QUOTED PASSAGE »
....................

A lovely new satellite image from NASA illustrates what San Francisco's infamous marine layer looks like from above on an average summer day. Once and for all, this is why the Golden Gate Bridge and the Sunset are always socked in on days when it should be warm, and why our summer fog is different from our winter fog:

Intrusions by the marine layer—and all of the accompanying fog and clouds—are routine in San Francisco during the summer. The intrusions are caused by westerly breezes that push cold air inland to replace the warm air rising off of California’s Central Valley. As it did on the day this image was taken, the marine layer often completely envelops the Golden Gate Bridge in a thick cloak of fog and clouds. ...

During the summer, the strengthening of the high pushes the California Current’s surface waters away from the shore. As this happens, deeper, colder water rises up to replace it, a process called upwelling. Upwelling causes water temperatures in the Pacific to be frigid, but biologically productive. When sea breezes blow over this cold water, water vapor is forced to condense out of the air, forming advection fog. A different type of fog—tule fog—forms in San Francisco during the winter due to a separate set of meteorological conditions.

And, as you can see, at least in the middle of the afternoon, downtown and the Potrero, along with the Mission, Bernal Heights, Dogpatch, and the Bayview, are all quite sunny, meanwhile that fog encroaches, and will stop burning off around 5 p.m. and start to make your park-sitting frigid, and all travel to the avenues ill-advised.

....................

RECORD EXTRACTS »
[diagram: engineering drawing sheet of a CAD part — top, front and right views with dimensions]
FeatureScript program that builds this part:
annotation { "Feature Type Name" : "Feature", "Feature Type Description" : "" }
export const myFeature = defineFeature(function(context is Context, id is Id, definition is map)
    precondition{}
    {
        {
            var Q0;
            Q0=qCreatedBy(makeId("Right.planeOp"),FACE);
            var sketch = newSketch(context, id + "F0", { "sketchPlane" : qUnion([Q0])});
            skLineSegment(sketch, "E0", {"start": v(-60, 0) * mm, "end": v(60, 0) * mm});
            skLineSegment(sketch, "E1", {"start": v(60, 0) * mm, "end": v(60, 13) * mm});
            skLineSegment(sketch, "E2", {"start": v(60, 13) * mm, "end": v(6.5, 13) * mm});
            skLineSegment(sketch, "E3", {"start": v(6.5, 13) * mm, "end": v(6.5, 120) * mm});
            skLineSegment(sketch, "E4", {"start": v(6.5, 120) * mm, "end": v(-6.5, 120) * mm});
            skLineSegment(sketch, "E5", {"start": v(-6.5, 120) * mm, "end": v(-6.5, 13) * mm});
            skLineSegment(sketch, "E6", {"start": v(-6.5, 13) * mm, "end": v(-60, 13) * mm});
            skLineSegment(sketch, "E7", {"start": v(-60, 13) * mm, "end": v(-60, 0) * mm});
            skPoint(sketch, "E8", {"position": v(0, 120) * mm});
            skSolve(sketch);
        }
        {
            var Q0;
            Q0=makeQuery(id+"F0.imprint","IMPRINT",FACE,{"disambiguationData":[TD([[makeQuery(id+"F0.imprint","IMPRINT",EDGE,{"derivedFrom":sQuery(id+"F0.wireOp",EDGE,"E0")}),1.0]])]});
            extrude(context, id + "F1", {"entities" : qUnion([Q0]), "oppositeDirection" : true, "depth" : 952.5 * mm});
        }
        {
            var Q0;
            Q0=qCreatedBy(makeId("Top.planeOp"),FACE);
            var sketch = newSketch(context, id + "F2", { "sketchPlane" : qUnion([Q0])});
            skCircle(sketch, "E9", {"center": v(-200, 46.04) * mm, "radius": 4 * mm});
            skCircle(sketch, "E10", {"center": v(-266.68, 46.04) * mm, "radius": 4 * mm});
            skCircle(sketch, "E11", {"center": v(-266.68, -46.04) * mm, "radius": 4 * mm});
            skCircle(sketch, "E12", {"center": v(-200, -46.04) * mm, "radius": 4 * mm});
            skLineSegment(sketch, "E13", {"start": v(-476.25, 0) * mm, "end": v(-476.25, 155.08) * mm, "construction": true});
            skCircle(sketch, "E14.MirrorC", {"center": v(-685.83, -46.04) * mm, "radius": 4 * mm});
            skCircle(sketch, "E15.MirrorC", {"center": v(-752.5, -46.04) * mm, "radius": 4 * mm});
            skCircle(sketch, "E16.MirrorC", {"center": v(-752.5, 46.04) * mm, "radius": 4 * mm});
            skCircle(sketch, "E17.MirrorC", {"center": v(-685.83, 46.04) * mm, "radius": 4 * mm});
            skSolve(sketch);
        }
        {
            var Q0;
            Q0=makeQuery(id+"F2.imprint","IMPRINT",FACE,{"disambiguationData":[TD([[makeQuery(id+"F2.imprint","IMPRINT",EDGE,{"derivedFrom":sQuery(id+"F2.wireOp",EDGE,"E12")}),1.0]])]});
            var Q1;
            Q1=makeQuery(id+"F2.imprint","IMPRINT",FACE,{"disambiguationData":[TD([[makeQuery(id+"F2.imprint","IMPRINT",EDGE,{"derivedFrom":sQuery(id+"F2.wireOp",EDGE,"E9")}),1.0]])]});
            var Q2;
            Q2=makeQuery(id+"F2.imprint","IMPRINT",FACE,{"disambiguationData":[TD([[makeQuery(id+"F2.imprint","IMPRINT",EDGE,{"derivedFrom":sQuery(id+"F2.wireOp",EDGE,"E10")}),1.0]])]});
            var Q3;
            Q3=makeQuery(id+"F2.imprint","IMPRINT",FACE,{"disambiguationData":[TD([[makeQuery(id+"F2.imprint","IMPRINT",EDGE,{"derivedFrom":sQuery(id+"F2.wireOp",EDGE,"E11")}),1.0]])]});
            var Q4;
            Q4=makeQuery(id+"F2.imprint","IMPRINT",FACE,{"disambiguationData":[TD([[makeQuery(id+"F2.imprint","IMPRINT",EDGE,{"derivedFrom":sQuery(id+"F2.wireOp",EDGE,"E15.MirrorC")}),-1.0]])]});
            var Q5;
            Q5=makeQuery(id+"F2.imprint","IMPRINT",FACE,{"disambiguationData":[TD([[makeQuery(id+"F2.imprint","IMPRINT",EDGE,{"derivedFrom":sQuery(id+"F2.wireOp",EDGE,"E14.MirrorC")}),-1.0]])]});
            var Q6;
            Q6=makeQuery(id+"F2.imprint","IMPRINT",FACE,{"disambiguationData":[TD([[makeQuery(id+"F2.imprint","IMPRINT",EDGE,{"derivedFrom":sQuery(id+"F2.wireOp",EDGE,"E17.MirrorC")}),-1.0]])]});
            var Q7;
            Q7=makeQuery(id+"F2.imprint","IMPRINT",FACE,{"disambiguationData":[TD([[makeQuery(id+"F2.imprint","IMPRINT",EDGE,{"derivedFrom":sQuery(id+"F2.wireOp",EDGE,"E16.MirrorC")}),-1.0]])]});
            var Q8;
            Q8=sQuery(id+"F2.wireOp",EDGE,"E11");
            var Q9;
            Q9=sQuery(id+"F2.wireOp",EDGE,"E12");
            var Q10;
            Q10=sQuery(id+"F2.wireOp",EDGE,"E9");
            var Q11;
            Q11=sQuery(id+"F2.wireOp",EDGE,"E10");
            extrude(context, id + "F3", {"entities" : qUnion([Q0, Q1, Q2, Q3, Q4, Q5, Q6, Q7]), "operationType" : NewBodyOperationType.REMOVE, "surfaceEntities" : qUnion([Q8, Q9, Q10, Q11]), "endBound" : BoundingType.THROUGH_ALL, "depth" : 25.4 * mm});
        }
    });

....................

THE PROBLEM » Transcribe the passage of the San Francisco fog article that starts at "A lovely new" and ends at "and clouds. ...". The entries come from a separate source and have no connection to the San Francisco fog article.

EXERCISE RESULT »
A lovely new satellite image from NASA illustrates what San Francisco's infamous marine layer looks like from above on an average summer day. Once and for all, this is why the Golden Gate Bridge and the Sunset are always socked in on days when it should be warm, and why our summer fog is different from our winter fog:

Intrusions by the marine layer—and all of the accompanying fog and clouds—are routine in San Francisco during the summer. The intrusions are caused by westerly breezes that push cold air inland to replace the warm air rising off of California’s Central Valley. As it did on the day this image was taken, the marine layer often completely envelops the Golden Gate Bridge in a thick cloak of fog and clouds. ...